The problem is that certain people can’t call my home phone number. When these people call, instead of ringing the phone at my house, they’re instantly given a message to the effect of “The subscriber you have called has not activated their voice mail”.

It only seems to be Bell customers who get this, and not all Bell customers. I’m guessing there’s an incorrect entry in a database somewhere, but I don’t know enough about how the connection between Bell and Rogers works to even guess.

Problems happen, of course, but the way Rogers is handling it is what’s frustrating.

First time I called, I gave them the information on the problem and they created a ticket. I didn’t hear back from them, so I assumed they’d fixed the problem, until the next time someone told me they tried to call at a time when I was at home. I called Rogers back and they said that they needed more information. Apparently they tried to call me, but there was no answer.

Note to Rogers: If the customer’s problem is that they can’t receive incoming calls, trying to contact them on their home phone number may not work.

So they had closed my ticket. When I called back they asked for some specific information on numbers that had tried to call me and times. I gave them this information and again forgot about the problem.

This morning the problem came up again, so I called Rogers and found out that they had once again closed the ticket. They needed more information. But the information they needed was the information I gave them in the previous call – they somehow failed to pass it on to the people who were trying to solve the problem.

I’ve never worked in a customer service organization, but I expected that you wouldn’t be able to “close” a ticket until the customer had verified that the problem was resolved. In software development, I get to mark a bug as “fixed” but it’s not until the testers verify that it’s fixed that the bug gets marked as “closed”. I don’t even have rights to mark a bug as “closed”. A call center should work the same way.
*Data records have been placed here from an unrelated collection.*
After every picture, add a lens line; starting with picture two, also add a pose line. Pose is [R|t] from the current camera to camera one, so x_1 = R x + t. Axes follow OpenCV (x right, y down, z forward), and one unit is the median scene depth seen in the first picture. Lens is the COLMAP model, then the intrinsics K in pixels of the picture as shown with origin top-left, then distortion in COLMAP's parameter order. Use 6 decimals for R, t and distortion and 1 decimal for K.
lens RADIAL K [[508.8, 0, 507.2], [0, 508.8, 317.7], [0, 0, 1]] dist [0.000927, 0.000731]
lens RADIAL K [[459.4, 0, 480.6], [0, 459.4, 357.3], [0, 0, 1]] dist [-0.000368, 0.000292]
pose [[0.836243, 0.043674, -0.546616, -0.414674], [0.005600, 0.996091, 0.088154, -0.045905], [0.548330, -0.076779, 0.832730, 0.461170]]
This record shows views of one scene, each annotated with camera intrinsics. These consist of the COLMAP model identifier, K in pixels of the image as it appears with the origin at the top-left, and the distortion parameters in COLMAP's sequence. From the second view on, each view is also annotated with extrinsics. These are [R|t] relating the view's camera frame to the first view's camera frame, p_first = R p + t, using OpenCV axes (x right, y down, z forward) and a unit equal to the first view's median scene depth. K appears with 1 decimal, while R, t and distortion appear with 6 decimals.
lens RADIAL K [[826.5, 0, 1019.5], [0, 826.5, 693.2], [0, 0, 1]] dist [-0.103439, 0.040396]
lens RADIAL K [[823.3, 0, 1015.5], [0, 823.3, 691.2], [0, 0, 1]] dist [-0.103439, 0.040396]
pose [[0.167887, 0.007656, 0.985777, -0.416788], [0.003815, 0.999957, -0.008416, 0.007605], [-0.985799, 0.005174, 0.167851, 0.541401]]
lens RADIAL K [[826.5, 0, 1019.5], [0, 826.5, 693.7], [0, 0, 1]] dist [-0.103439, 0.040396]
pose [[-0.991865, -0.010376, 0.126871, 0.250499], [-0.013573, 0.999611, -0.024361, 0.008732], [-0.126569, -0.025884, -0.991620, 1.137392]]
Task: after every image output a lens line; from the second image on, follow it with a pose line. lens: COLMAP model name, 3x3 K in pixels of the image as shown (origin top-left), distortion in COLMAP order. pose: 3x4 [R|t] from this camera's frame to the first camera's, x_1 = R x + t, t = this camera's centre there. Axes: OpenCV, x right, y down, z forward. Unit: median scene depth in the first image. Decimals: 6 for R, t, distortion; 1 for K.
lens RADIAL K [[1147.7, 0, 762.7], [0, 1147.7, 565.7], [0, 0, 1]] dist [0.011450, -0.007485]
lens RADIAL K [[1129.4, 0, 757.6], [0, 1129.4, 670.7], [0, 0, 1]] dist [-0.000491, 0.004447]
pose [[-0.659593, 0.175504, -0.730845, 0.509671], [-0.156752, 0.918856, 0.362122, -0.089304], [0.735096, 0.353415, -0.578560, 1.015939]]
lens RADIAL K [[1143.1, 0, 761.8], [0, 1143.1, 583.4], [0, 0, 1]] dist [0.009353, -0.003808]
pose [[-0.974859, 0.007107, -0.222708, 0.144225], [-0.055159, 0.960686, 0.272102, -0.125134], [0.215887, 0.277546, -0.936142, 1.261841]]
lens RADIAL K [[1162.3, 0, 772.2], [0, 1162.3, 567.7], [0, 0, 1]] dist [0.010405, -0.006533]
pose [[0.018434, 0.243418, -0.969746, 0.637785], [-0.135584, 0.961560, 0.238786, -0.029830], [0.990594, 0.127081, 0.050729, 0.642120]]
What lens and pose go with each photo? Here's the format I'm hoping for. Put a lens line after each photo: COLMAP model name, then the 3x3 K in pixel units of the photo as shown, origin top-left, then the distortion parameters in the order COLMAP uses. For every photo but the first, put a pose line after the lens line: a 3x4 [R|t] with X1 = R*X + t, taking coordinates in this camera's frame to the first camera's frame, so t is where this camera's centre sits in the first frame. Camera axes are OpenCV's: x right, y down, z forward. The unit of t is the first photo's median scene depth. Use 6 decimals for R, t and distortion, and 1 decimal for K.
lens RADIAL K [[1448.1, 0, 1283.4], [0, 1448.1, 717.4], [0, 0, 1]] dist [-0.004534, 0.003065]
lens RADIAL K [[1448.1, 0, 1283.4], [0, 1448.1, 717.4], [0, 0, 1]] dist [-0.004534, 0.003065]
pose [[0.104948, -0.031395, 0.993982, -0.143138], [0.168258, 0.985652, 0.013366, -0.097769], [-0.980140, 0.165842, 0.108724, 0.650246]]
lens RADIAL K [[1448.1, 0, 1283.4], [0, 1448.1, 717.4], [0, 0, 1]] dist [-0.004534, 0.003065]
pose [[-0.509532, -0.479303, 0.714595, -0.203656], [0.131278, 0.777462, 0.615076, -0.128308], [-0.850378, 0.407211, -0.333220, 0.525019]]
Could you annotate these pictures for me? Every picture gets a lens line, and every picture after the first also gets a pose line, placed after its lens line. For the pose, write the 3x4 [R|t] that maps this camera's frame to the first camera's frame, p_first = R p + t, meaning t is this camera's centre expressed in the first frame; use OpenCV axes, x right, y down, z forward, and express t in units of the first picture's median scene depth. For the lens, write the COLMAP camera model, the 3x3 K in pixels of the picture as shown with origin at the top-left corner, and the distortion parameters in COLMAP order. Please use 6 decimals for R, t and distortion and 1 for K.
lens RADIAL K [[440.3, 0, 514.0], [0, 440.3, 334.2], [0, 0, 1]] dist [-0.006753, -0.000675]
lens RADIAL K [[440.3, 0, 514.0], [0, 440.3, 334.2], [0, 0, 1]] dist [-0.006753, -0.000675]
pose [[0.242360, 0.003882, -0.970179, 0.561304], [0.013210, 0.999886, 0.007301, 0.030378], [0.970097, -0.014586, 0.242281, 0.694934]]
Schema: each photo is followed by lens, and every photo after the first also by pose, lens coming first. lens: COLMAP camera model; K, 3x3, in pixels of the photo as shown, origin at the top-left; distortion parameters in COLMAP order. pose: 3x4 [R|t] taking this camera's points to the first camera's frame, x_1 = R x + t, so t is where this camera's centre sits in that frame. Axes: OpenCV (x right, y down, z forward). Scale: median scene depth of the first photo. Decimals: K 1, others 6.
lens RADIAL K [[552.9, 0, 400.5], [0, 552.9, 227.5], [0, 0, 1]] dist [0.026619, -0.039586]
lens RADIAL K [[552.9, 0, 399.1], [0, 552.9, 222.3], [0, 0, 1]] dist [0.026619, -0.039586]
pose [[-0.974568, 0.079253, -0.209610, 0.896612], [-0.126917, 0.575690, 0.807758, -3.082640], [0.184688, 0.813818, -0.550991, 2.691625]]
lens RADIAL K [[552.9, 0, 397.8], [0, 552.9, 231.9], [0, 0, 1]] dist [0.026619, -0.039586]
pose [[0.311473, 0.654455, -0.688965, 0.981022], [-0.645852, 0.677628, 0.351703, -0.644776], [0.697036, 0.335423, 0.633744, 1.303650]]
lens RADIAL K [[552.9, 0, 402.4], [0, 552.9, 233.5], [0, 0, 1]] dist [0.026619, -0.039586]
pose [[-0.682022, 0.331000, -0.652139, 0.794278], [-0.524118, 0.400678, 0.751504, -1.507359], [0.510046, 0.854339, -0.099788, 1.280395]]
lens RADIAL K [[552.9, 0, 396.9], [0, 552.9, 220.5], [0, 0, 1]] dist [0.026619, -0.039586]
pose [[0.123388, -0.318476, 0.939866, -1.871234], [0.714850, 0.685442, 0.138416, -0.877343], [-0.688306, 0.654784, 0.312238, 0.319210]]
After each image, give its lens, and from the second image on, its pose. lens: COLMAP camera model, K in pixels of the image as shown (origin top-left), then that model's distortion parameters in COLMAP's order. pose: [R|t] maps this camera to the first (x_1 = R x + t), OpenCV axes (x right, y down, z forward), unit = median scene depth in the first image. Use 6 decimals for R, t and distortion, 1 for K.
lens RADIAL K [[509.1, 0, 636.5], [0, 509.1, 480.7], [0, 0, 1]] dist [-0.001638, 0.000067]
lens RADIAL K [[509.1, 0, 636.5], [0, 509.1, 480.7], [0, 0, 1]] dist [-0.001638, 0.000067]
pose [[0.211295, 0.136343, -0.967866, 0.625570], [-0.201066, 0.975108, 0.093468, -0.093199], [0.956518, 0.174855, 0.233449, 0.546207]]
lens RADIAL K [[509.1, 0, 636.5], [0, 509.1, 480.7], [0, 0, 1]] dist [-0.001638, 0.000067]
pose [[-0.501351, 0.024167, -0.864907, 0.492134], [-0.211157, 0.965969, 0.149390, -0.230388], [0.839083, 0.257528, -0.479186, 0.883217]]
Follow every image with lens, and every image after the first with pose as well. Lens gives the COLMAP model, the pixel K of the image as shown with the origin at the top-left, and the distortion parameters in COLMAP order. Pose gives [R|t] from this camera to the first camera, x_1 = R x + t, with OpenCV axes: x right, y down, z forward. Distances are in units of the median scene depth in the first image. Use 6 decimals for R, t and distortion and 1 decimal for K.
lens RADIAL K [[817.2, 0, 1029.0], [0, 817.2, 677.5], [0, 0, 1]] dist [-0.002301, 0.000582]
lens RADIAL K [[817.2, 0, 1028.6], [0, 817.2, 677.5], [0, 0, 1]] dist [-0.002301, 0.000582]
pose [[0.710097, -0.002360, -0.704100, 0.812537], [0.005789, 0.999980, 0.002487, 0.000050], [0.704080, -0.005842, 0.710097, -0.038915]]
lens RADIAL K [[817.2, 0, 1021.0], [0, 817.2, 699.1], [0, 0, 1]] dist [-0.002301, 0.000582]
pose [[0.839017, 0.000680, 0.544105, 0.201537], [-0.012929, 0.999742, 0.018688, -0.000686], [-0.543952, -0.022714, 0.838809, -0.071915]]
This time, I’ve given them 24 hours to give me a status update or I’m switching back to Bell (or Vonage or something.. I’ll cross that bridge when I get to it). The threat of losing a customer sometimes lights a fire under their collective bums; we’ll see what happens.

BTW, a shout out to Gabriel Pizza who came in person to verify my pizza order when they needed more information and got no answer calling me. This is one of the ways I found out that people can’t call me.